A colorful, conservative Supreme Court justice outlined his philosophy and responded to questions at KU's law school.
Supreme Court Justice Antonin Scalia, a devout "textualist" in legal jargon, allowed Kansas University law students Thursday an opportunity to examine the fabric of his judicial philosophy.
He told about 300 students in a Green Hall classroom that he would answer their questions if they were willing to listen to his lecture on constitutional interpretation.
"I have most of the answers," he said.
Those answers are set forth in the U.S. Constitution, which has guided Scalia's opinions since appointment to the Supreme Court by President Reagan in 1986.
He described himself as a textualist, which refers to a person who believes the job of a judge is to apply the actual language of the Constitution rather than search for other meanings.
"The Constitution has a meaning which does not change," he said.
He urged law students to reject popular judicial orthodoxy that suggested judges should view the Constitution as an evolutionary document that reflected intellectual fashion.
It's not the judicial branch's duty to make law; that should be left to legislators, he said. Politicians -- not men and women in black robes -- were paid to check the nation's pulse and vote on standards for abortion, flag burning, right-to-die and other issues not addressed by the Constitution, he said.
"I haven't had a beer with the boys down at the corner for years. It's a legislative function," Scalia said.
He said judges who insisted their goal was to bring enough flexibility into constitutional law to keep the document from snapping were actually introducing rigidity to the system.
"These people don't want flexibility," Scalia said. "They want their way. And they want their way through the courts -- coast to coast."
In response to questions, Scalia displayed wit, energy and fondness for oral argument -- especially with students who disagreed with his views.
"They don't have a philosophy," he said. "They just don't like me."
He said the Supreme Court confirmation process was so infested with politics that it had become difficult to get textualists like himself past the Senate.

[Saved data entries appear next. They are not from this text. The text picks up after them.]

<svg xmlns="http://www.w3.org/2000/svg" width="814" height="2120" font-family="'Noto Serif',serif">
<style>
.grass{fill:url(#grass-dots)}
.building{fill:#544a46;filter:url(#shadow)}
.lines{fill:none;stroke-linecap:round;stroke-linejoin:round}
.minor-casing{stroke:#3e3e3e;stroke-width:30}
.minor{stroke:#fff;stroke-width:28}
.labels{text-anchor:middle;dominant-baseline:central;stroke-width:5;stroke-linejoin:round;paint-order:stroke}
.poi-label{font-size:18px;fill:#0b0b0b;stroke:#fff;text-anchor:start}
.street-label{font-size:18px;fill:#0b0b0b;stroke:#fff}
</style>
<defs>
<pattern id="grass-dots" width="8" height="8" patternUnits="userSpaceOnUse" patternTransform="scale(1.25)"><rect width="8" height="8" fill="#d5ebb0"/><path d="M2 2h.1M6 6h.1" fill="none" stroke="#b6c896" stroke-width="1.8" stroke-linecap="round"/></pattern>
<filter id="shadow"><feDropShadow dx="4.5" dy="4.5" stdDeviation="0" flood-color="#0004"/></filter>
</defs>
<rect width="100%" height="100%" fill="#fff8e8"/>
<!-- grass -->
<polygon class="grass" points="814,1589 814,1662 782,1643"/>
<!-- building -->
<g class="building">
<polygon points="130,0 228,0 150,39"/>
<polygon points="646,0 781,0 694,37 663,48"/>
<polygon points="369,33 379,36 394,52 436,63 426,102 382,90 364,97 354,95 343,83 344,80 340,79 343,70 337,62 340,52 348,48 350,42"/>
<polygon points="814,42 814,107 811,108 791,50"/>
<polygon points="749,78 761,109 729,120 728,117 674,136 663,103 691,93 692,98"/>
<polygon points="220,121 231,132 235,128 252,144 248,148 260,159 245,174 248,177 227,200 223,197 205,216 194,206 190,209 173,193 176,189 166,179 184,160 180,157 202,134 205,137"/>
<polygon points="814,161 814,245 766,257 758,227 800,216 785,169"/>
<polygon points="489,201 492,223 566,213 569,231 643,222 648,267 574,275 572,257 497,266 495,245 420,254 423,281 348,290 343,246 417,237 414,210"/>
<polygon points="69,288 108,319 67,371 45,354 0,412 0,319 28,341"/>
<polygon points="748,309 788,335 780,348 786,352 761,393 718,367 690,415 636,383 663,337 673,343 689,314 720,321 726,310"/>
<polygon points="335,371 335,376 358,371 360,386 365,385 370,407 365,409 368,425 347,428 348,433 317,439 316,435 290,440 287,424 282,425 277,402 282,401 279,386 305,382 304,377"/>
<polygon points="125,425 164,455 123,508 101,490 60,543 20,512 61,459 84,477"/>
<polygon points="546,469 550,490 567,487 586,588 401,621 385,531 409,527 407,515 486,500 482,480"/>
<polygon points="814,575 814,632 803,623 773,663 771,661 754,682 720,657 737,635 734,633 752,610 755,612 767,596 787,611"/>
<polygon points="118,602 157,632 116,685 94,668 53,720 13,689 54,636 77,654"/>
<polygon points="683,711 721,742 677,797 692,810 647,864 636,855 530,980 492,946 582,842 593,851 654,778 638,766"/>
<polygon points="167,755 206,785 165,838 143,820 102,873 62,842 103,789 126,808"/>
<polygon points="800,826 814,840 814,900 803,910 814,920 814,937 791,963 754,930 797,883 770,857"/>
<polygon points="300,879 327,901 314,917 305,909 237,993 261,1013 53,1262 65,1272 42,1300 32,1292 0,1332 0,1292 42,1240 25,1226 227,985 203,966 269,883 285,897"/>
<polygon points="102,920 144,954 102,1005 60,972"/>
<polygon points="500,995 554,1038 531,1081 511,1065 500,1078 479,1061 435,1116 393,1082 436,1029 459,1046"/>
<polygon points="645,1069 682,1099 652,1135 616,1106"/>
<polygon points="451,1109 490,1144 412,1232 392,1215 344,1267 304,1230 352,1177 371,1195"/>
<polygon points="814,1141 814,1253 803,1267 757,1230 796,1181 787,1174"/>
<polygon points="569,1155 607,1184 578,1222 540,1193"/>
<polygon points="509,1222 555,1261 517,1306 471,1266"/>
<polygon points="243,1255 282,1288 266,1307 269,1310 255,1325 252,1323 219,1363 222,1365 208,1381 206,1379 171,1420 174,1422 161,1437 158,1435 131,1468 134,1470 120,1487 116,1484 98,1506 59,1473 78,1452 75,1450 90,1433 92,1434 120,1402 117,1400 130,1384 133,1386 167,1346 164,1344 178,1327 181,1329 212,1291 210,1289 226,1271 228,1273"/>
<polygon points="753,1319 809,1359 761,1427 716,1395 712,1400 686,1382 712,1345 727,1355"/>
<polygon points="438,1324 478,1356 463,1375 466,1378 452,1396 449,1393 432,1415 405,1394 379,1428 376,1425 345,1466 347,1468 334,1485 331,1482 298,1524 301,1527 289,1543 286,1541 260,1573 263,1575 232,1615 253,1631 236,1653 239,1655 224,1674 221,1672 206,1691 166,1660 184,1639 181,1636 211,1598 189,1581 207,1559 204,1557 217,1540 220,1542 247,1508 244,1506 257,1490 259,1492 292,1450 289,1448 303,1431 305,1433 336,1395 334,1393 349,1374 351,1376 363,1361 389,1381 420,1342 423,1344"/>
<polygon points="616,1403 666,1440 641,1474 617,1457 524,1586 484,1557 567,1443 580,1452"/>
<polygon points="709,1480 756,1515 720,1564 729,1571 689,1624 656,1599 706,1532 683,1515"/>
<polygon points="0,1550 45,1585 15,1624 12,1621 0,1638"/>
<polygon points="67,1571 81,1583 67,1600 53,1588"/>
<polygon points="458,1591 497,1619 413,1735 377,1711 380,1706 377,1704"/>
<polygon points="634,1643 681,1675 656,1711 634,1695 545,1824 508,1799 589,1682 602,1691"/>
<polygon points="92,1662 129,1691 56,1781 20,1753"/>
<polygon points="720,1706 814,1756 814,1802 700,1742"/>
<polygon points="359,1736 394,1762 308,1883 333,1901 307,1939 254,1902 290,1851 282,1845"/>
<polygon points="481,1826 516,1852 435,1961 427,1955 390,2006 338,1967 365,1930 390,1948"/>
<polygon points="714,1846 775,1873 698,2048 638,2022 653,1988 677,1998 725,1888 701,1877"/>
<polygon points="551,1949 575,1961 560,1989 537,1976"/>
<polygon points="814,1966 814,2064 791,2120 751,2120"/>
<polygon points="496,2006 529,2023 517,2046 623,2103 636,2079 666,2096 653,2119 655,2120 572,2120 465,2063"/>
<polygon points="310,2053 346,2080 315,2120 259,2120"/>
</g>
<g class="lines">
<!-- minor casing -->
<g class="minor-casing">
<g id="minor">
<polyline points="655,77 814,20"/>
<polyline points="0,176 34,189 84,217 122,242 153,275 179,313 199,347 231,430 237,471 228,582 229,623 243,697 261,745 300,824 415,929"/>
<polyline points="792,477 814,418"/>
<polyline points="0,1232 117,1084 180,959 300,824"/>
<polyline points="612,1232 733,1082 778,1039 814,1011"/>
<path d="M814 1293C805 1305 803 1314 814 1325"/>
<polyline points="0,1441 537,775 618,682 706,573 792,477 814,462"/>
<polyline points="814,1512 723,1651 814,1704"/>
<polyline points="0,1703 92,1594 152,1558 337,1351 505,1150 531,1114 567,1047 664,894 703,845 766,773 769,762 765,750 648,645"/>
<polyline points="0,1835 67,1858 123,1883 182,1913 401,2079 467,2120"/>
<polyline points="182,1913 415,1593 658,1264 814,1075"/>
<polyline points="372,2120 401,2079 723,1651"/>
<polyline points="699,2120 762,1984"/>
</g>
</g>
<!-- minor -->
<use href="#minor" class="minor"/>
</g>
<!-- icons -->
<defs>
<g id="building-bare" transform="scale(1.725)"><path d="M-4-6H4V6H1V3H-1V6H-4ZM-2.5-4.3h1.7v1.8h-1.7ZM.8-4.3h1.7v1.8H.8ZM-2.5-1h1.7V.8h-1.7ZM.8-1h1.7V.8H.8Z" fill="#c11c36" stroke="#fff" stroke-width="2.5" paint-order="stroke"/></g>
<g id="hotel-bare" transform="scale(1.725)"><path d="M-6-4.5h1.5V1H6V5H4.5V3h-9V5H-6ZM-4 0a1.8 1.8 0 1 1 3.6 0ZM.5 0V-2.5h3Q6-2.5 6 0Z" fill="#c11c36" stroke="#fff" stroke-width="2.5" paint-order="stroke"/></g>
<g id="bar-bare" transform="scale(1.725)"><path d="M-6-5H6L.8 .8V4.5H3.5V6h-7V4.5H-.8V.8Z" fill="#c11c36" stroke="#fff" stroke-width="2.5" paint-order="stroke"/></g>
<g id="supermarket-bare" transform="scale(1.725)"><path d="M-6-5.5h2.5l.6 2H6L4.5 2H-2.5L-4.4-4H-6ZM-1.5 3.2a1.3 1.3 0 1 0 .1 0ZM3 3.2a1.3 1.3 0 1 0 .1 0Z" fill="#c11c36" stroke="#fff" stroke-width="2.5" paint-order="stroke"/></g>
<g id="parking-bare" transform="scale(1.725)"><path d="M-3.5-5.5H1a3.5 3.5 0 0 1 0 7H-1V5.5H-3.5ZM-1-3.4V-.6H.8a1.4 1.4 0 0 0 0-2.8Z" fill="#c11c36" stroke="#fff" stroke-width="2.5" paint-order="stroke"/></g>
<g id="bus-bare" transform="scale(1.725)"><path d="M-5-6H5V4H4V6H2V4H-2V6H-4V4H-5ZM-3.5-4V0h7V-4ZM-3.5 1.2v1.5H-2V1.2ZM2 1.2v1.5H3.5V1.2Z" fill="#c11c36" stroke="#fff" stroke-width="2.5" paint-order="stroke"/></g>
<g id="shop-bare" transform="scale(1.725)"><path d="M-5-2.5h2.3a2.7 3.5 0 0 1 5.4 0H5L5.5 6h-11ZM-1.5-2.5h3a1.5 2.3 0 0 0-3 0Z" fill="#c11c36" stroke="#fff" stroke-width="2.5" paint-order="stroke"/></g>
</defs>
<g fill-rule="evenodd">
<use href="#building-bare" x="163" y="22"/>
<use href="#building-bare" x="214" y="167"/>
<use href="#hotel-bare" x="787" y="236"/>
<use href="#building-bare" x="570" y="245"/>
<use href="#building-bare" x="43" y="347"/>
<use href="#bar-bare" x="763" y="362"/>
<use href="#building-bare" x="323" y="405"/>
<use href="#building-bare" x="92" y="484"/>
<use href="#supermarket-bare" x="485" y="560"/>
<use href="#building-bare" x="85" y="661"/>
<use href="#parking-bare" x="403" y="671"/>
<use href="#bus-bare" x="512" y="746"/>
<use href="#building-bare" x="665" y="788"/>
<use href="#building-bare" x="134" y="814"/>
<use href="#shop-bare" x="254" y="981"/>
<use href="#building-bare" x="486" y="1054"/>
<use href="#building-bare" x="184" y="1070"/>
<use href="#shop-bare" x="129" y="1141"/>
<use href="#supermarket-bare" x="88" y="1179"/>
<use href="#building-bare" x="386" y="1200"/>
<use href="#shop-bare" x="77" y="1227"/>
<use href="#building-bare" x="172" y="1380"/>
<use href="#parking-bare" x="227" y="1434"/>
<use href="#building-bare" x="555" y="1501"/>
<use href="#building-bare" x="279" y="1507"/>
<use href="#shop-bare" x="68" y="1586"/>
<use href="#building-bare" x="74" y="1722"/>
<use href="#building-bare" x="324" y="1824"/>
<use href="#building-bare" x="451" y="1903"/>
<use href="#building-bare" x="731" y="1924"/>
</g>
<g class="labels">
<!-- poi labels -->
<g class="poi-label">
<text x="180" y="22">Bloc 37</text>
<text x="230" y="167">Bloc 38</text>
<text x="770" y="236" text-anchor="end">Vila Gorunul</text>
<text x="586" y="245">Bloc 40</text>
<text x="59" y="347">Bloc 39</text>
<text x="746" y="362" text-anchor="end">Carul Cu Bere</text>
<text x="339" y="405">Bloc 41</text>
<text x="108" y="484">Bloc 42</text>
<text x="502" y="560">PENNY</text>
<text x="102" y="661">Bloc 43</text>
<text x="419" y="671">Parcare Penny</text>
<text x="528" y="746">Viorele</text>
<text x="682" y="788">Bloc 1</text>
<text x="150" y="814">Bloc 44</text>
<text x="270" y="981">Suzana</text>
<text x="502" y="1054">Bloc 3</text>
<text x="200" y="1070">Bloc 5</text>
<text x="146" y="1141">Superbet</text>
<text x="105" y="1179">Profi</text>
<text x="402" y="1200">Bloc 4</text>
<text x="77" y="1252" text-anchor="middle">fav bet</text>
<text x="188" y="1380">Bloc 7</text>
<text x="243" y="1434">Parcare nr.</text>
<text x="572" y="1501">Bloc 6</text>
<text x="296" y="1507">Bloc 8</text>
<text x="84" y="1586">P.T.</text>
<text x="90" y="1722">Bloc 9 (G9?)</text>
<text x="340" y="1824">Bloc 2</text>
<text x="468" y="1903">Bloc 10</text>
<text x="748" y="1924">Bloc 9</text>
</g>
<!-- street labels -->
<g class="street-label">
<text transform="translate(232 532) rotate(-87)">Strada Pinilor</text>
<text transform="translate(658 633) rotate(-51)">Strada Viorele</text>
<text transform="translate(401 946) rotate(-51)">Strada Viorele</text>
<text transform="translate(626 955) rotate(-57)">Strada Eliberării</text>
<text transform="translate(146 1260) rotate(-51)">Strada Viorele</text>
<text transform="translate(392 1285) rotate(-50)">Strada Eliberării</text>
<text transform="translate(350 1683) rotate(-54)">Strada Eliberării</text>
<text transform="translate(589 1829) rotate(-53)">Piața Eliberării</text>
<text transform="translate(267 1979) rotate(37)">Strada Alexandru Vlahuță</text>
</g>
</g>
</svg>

"I'll continue to fight the good fight," Scalia said. "I've enjoyed it. I'm not there for the money."
Scalia, who also has worked in private practice, the U.S. Justice Department and the University of Chicago, said the Supreme Court was his best job to date.
"I'm not sure I'm going to do it forever. I like being a judge. There's no heavy lifting," he said.
Asked about the behavior of lawyers who argue cases before the Supreme Court, Scalia said a big issue was lack of clear thinking.
"It's a problem of the attorney not realizing he's making no sense at all. He's full of confidence. Nothing else," he said.
Scalia said too many of the country's best and brightest students were studying law. That's a reflection of a society overburdened by complicated laws.
He was able to spend time at KU because he spoke Wednesday in Kansas City, Mo., to a non-profit Catholic group.
Scalia was the second Supreme Court justice to visit KU this year. Justice Clarence Thomas lectured in April. His speech followed a talk by retired Justice Byron White.